Work task: Nothing in the data below may be left out; return all of it exactly.

(Extracted page text data)
_____
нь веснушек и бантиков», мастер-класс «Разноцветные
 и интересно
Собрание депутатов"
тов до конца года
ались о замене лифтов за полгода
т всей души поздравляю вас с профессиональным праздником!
_____
Result:
нь веснушек и бантиков», мастер-класс «Разноцветные
 и интересно
Собрание депутатов"
тов до конца года
ались о замене лифтов за полгода
т всей души поздравляю вас с профессиональным праздником!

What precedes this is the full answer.